A brief item appeared on the Cosmos website on 6 March 2019 with the headlines “A mathematician, idolised”, and “GPS collaborator depicted in beautiful artwork”. The accompanying illustration shows a posturised image of a woman, Gladys West, with the caption, “Mathematician. Instrumental in the development of the Global Positioning System.”
It’s a fine image but begs the question, who is Gladys West?
She was born Gladys Brown in the United States in 1930, into a rural Virginia farming family. Her mother worked at a tobacco factory and her father was a farmer who also worked for the railroad.
She finished on top of her high school graduating class and earned a full scholarship to Virginia State University, graduating in 1952 with a bachelor of science in mathematics. She was also a member of the Alpha Kappa Alpha sorority.
In 1956 she went to work at the US Naval Weapons Laboratory in Dahlgren, Virginia, where she was the second African-American woman ever hired and one of only four black employees.
She retired from Dahlgren in 1998; along with working, she’d raised three children with her husband, Ira West, also a mathematician, and they had seven grandchildren.
One day she was writing a brief autobiography in preparation for attending a sorority function that recognised senior AKA members.
West told her story to reporter Cathy Dyson for a 2018 article in the Free Lance-Star newspaper, from Fredericksburg, Virginia.
As Dyson reports, in her sorority account West had included “one short-and-sweet line” explaining that she’d been part of the team that developed the Global Positioning System in the 1950s and ’60s.
This inadvertent revelation caught the eye of West’s sorority sister Gwen James, who decided her friend’s story deserved a wider audience. She told Dyson she’d “had no idea that the soft-spoken and sharp-minded West played such a ‘pivotal role’ in a technology that’s become a household word”.
After news of her past achievements spread, West talked to the New York Daily News in February 2019.
“‘I did hand calculations on a [mechanical] Marchant calculator’,” she told reporter Jared McCallister.
At the time, she said, her title was mathematician, “‘but just as I was coming to Dahlgren, they were getting a new computer in’, describing the IBM Naval Ordnance Research Calculator”, reputed to be “the most powerful computer of its day”.
“With the new computer, West successfully worked on a model to use satellites to precisely measure surface elevations of the earth and determine specific locations.
On 6 December 2018 West was inducted into the Air Force Space and Missile Pioneers Hall of Fame.

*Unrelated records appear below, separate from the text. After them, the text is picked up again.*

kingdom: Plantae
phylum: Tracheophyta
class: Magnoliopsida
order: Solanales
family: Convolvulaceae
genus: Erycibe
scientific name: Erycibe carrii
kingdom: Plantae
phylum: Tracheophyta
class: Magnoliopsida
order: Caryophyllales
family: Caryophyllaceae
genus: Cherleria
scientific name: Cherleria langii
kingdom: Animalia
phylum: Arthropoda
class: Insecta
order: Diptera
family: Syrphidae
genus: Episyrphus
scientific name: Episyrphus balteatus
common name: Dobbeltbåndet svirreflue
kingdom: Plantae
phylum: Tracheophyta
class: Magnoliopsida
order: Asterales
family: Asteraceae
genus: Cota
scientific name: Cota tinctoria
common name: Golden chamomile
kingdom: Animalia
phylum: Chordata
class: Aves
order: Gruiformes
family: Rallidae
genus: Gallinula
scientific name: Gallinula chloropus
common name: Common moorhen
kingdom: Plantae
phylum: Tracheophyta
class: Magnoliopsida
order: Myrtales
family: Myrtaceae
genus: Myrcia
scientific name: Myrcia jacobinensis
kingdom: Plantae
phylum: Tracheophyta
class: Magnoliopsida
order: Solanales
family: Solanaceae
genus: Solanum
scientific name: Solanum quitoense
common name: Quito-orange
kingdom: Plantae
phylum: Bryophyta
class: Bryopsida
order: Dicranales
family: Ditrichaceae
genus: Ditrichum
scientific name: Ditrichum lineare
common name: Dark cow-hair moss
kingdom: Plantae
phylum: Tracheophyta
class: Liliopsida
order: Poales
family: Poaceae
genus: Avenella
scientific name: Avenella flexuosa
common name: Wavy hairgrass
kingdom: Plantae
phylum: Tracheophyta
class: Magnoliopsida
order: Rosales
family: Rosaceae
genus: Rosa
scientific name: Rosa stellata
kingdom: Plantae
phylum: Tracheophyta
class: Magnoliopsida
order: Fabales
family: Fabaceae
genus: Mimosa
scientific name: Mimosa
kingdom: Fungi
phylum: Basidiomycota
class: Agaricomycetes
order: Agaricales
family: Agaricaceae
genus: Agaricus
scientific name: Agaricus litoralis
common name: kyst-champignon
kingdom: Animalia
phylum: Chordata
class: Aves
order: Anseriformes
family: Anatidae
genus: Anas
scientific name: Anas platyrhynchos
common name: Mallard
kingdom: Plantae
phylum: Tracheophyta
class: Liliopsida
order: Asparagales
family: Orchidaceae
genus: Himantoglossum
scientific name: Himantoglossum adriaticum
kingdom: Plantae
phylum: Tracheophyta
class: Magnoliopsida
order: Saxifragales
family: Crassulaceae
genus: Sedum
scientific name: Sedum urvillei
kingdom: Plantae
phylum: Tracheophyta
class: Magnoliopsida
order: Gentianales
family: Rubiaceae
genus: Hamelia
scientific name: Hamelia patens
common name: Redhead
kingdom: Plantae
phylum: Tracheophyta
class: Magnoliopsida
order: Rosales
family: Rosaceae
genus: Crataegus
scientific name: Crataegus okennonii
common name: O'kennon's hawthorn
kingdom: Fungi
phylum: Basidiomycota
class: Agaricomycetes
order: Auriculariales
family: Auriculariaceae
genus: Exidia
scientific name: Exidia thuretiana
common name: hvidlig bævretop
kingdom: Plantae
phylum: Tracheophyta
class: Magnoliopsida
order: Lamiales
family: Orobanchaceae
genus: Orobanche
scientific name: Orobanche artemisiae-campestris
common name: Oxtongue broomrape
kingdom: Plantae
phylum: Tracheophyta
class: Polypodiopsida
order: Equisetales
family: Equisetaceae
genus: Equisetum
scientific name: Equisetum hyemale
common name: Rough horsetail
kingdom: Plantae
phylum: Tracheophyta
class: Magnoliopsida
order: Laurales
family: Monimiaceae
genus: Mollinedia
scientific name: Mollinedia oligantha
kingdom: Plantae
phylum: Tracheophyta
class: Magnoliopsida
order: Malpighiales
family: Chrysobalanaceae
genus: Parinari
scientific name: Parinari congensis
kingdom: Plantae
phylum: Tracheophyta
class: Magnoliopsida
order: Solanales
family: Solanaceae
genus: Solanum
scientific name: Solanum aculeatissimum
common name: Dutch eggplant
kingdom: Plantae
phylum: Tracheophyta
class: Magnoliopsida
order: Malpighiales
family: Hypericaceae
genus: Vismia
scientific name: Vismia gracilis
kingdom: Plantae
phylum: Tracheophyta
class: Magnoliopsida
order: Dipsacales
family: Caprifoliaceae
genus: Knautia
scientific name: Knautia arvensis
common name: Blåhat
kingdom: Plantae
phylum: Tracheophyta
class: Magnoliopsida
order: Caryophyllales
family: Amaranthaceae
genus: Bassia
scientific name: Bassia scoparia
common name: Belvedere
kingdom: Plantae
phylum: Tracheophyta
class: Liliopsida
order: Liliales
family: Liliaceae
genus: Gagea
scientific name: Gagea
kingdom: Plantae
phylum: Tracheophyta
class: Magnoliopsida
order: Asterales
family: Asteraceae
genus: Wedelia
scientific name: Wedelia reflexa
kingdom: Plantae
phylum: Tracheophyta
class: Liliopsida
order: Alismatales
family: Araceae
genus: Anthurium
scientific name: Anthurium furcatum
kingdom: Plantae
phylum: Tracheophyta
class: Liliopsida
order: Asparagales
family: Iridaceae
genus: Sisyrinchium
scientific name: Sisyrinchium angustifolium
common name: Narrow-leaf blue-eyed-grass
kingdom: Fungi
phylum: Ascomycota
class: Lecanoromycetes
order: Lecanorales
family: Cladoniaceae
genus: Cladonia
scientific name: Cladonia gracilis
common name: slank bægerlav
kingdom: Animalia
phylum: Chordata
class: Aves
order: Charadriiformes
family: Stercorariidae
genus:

The Air Force Space Command press release called her one of “the so-called ‘Hidden Figures’ part of the team who did computing for the US military in the era before electronic systems”, referring to the 2016 book by Margot Lee Shetterly, and the subsequent movie adaptation.
The release went on to explain how West “participated in a path-breaking, award-winning astronomical study that proved, during the early 1960s, the regularity of Pluto’s motion relative to Neptune.
“Thereafter, from the mid-1970s through the 1980s, using complex algorithms to account for variations in gravitational, tidal, and other forces that distort Earth’s shape, she programmed an IBM 7030 Stretch computer to deliver increasingly refined calculations for an extremely accurate geodetic Earth model, a geoid, optimised for what ultimately became the Global Positioning System (GPS) orbit.”
For anyone who still distrusts GPS, bear in mind that West herself still refers to a paper map. Her daughter Carolyn Oglesby told reporter Cathy Dyson that her mother “‘says the data points could be wrong or outdated so she has to have that map’.”